Records from a data source:
*** Block opens ***

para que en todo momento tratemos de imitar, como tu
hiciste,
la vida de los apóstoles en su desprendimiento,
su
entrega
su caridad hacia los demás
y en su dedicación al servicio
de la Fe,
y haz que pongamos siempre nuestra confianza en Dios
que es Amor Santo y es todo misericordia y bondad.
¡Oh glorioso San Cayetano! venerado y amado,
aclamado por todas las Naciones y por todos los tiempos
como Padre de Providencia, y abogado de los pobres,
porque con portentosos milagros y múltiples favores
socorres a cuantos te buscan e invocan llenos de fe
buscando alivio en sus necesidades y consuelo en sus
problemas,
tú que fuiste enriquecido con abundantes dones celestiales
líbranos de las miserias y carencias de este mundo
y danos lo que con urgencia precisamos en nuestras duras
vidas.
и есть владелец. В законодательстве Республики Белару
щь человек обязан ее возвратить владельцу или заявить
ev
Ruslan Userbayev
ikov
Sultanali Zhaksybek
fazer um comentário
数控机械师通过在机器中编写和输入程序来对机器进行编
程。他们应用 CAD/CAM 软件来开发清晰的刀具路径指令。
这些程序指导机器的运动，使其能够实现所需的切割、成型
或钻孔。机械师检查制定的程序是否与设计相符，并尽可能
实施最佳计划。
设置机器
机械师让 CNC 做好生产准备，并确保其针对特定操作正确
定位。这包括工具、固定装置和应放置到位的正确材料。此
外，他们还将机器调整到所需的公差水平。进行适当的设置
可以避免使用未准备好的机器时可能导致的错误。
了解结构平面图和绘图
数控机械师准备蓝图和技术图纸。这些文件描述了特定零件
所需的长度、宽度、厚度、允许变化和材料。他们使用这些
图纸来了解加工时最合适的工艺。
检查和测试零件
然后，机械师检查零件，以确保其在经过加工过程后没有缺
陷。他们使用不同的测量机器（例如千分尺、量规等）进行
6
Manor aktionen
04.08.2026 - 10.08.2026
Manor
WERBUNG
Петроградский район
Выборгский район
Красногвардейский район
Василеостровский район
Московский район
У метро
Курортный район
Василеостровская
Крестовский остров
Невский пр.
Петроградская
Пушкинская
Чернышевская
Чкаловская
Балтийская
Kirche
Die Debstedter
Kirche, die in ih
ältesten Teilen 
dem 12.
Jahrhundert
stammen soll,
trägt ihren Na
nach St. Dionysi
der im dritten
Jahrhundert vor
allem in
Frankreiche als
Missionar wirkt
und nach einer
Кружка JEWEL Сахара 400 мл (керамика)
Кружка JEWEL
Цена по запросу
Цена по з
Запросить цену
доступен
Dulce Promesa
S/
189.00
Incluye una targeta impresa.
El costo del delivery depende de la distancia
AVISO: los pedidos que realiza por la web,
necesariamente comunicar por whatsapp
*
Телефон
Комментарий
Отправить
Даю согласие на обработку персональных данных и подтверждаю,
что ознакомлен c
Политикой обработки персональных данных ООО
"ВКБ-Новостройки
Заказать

*** Block closes ***
*** Block opens ***

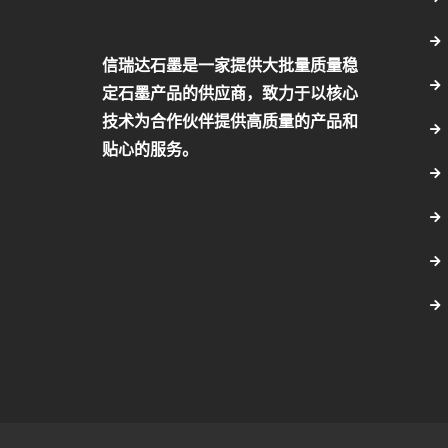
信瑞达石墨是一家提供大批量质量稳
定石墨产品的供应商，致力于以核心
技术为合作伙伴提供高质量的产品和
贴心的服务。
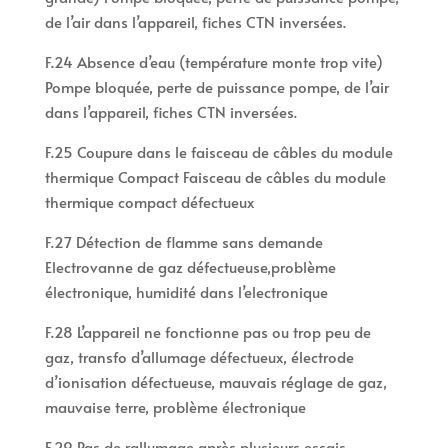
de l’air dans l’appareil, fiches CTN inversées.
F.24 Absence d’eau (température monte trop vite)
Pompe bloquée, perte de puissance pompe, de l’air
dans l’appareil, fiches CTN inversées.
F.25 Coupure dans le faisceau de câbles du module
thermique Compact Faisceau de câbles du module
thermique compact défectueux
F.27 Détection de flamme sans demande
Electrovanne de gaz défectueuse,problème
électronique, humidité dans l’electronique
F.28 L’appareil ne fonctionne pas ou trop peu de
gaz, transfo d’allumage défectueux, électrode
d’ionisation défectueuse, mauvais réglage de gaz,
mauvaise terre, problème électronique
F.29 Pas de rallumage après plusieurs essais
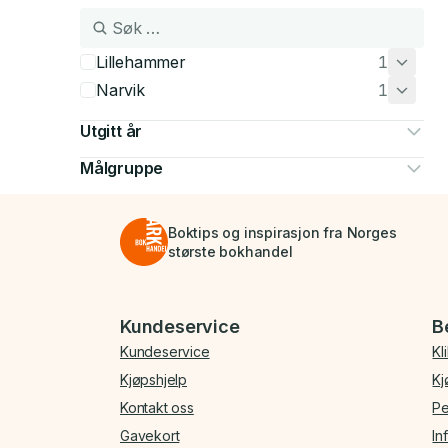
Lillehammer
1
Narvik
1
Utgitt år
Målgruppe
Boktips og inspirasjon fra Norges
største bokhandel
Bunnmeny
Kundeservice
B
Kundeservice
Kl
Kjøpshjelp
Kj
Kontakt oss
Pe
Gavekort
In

*** Block closes ***

Problem details: Present the lines of the listing as a numbered list, starting at the line containing "de l’air dans" and ending at the line containing "Electrovanne de gaz défectueuse,problème", both included. Leave out any blank lines.

Reply to the exercise:
1. de l’air dans l’appareil, fiches CTN inversées.
2. F.24 Absence d’eau (température monte trop vite)
3. Pompe bloquée, perte de puissance pompe, de l’air
4. dans l’appareil, fiches CTN inversées.
5. F.25 Coupure dans le faisceau de câbles du module
6. thermique Compact Faisceau de câbles du module
7. thermique compact défectueux
8. F.27 Détection de flamme sans demande
9. Electrovanne de gaz défectueuse,problème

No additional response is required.